Mas tem mais Serra, agora na Educação, leia reportagem publicada na Folha de São Paulo abaixo reproduzida.

"DA REPORTAGEM LOCAL

O governo de São Paulo acaba de reduzir à metade a dotação orçamentária de uma das vedetes da gestão de Geraldo Alckmin, o programa Escola da Família. Com o aval do governador José Serra (PSDB), a secretária da Educação, Maria Lúcia Vasconcelos, determinou a drástica diminuição do número de escolas abertas à comunidade nos fins de semana: de 5.200 para 2.334 unidades.
"O projeto é bom. Não tenho crítica a fazer à qualidade do projeto. O problema é racionalizar para continuar funcionando onde é útil de fato. Dinheiro público também acaba", afirmou a secretária, segundo a qual o programa "estava superdimensionado" e incluía até a "duplicidade de ofertas em escolas muito próximas".
Com a medida, o orçamento do programa passará dos atuais R$ 216 milhões para R$ 108 milhões anuais. A diferença será destinada ao cumprimento de uma das promessas de campanha de Serra, o uso de um segundo professor nas salas de primeira série na rede estadual.
Segundo Maria Lúcia, a intenção é contar com o segundo professor nas escolas da capital já no início do ano letivo.
A secretária submeteu a proposta a Serra na semana passada. Mas o governador já acenava com a revisão da amplitude do programa ao longo da campanha, criticando a baixa freqüência em algumas escolas em comparação com o alto custo do projeto. "O governador é muito firme. Quando se tem bons argumentos, ele não fica se pegando a miudezas. Ele pensa macro", disse ela.
Com a medida, serão dispensados os educadores profissionais das escolas que serão desativadas nos fins de semana, os gestores deixarão de receber um pró-labore e será reduzido o número de coordenadores regionais do programa.
Serão mantidos os 27.500 universitários bolsistas contemplados pelo programa. Cada um tem 50% do valor da mensalidade -limitado a um teto de R$ 267- coberto pelo Estado. O restante é complementado pela universidade.
Haverá remanejamento dos universitários que atuam nas escolas onde o programa será desativado.
A decisão foi amparada no cruzamento da freqüência com um estudo realizado pela fundação Seade em 2004 para medir o índice de vulnerabilidade social e juvenil no Estado.
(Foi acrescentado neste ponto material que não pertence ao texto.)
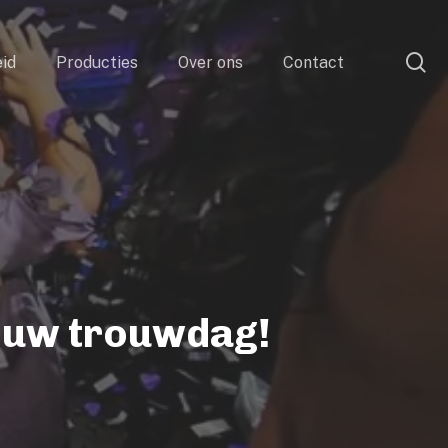
se
id
Producties
Over ons
Contact
jouw trouwdag!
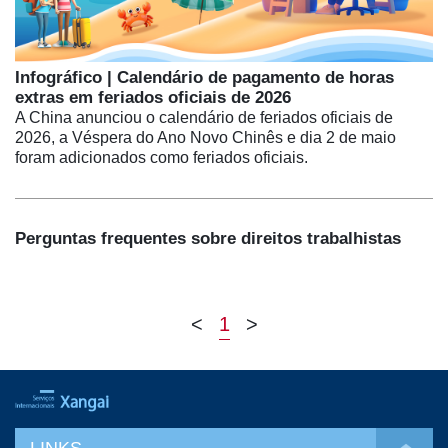
Infográfico | Calendário de pagamento de horas
extras em feriados oficiais de 2026
A China anunciou o calendário de feriados oficiais de
2026, a Véspera do Ano Novo Chinês e dia 2 de maio
foram adicionados como feriados oficiais.
Perguntas frequentes sobre direitos trabalhistas
<
1
>
LINKS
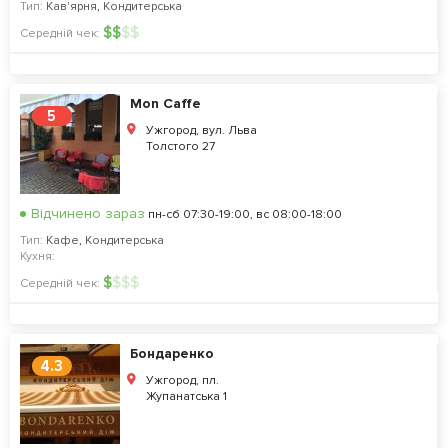
Тип:
Кав'ярня
,
Кондитерська
$
$
$
$
Середній чек:
Mon Caffe
5
Ужгород, вул. Льва
Толстого 27
Відчинено зараз
пн-сб 07:30-19:00, вс 08:00-18:00
Тип:
Кафе
,
Кондитерська
Кухня:
$
$
$
$
Середній чек:
Бондаренко
4.3
Ужгород, пл.
Жупанатська 1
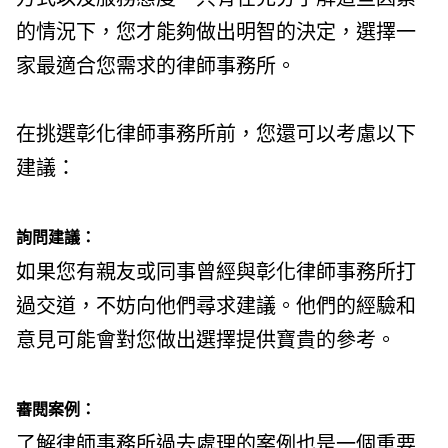
的情況下，您才能夠做出明智的決定，選擇一
家最適合您需求的律師事務所。
在挑選彰化律師事務所前，您還可以考慮以下
建議：
詢問建議：
如果您有親友或同事曾經與彰化律師事務所打
過交道，不妨向他們尋求建議。他們的經驗和
意見可能會對您做出選擇提供寶貴的參考。
審閱案例：
了解律師事務所過去處理的案例也是一個重要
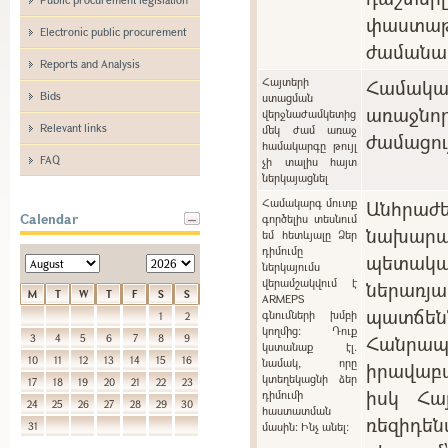
փաստաթ
Electronic public procurement
ժամանա
Reports and Analysis
Հայտերի
Համակ
Bids
ստացման
առաջնո
վերջնաժամկետից
Relevant links
մեկ ժամ առաջ
ժամացու
համակարգը թույլ
FAQ
չի տալիս հայտ
ներկայացնել
Համակարգ մուտք
Անհրա
Calendar
գործելիս տեսնում
նախարա
եմ հետևյալը Ձեր
դիմումը
պետակ
ներկայումս
վերամշակվում է
ներառ
M
T
W
T
F
S
S
ARMEPS
պատճ
գնումների խմբի
1
2
կողմից: Դուք
Հանր
3
4
5
6
7
8
9
կստանաք էլ.
10
11
12
13
14
15
16
նամակ, որը
իրավաբ
կտեղեկացնի ձեր
17
18
19
20
21
22
23
իսկ Հա
դիմումի
24
25
26
27
28
29
30
հաստատման
ռեզիդե
31
մասին: Ինչ անել:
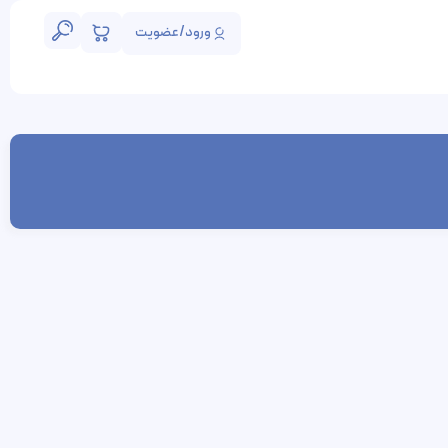
ورود/عضویت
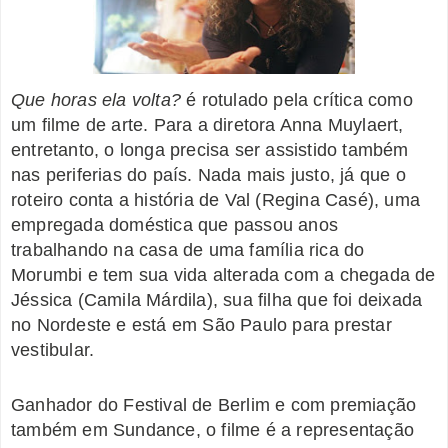
Que horas ela volta?
é rotulado pela crítica como
um filme de arte. Para a diretora Anna Muylaert,
entretanto, o longa precisa ser assistido também
nas periferias do país. Nada mais justo, já que o
roteiro conta a história de Val (Regina Casé), uma
empregada doméstica que passou anos
trabalhando na casa de uma família rica do
Morumbi e tem sua vida alterada com a chegada de
Jéssica (Camila Márdila), sua filha que foi deixada
no Nordeste e está em São Paulo para prestar
vestibular.
Ganhador do Festival de Berlim e com premiação
também em Sundance, o filme é a representação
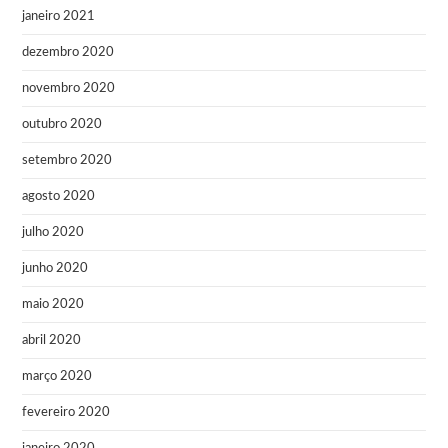
janeiro 2021
dezembro 2020
novembro 2020
outubro 2020
setembro 2020
agosto 2020
julho 2020
junho 2020
maio 2020
abril 2020
março 2020
fevereiro 2020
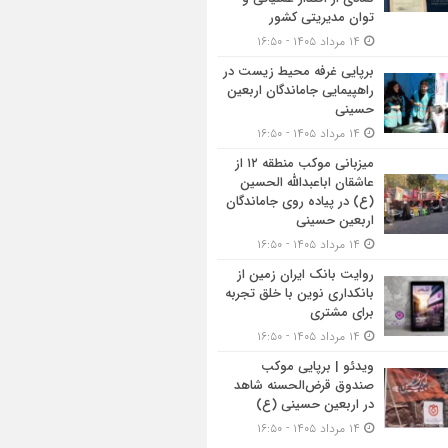
توان مدیریتی کشور
۱۴ مرداد ۱۴۰۵ - ۱۶:۵۰
برپایی غرفه محیط زیست در
راهپیمایی جاماندگان اربعین
حسینی
۱۴ مرداد ۱۴۰۵ - ۱۶:۵۰
میزبانی موکب منطقه ۱۲ از
عاشقان اباعبدالله الحسین
(ع) در پیاده روی جاماندگان
اربعین حسینی
۱۴ مرداد ۱۴۰۵ - ۱۶:۵۰
روایت بانک ایران زمین از
بانکداری نوین با خلق تجربه
برای مشتری
۱۴ مرداد ۱۴۰۵ - ۱۶:۵۰
ویدئو | برپایی موکب
صندوق قرض‌الحسنه شاهد
در اربعین حسینی (ع)
۱۴ مرداد ۱۴۰۵ - ۱۶:۵۰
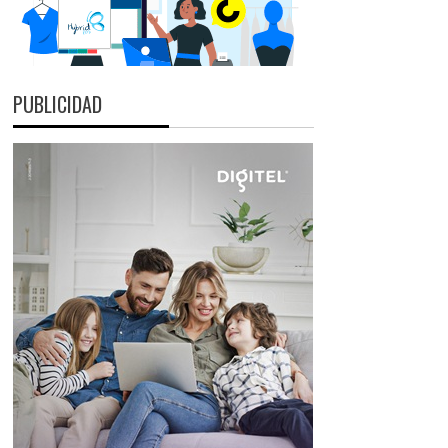
PUBLICIDAD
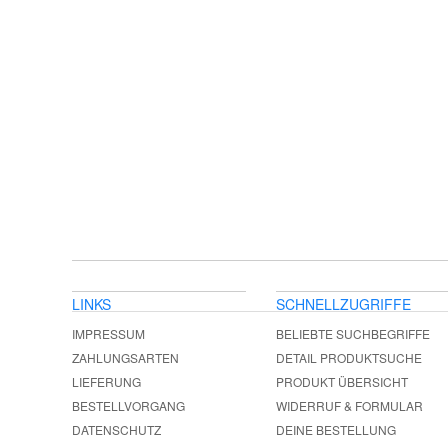
LINKS
SCHNELLZUGRIFFE
IMPRESSUM
BELIEBTE SUCHBEGRIFFE
ZAHLUNGSARTEN
DETAIL PRODUKTSUCHE
LIEFERUNG
PRODUKT ÜBERSICHT
BESTELLVORGANG
WIDERRUF & FORMULAR
DATENSCHUTZ
DEINE BESTELLUNG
O programa foi mantido em escolas onde é alto o índice de vulnerabilidade.
Para a desativação, foi considerada uma combinação de critérios, incluindo condições geográficas, índice de presença e grau de vulnerabilidade. Até a proximidade a CEUs foi levada em conta.
É, por exemplo, considerada baixa a freqüência em escolas onde a média de participação é inferior a 2.000 pessoas por mês. A presença de um aluno pode ser registrada duas ou mais vezes caso ele participe de diferentes atividades.
Motivo de orgulho do ex-secretário Gabriel Chalita, o programa consiste no funcionamento das escolas das 9h às 17h aos sábados e domingos.
Sob a coordenação de um gestor, a escola conta com um educador profissional, uma equipe de voluntários e uma equipe de bolsistas para desenvolvimento de atividades de cultura, esporte, saúde e qualificação para o trabalho".


Esse é o choque de gestão, esse é o modo tucano de governar.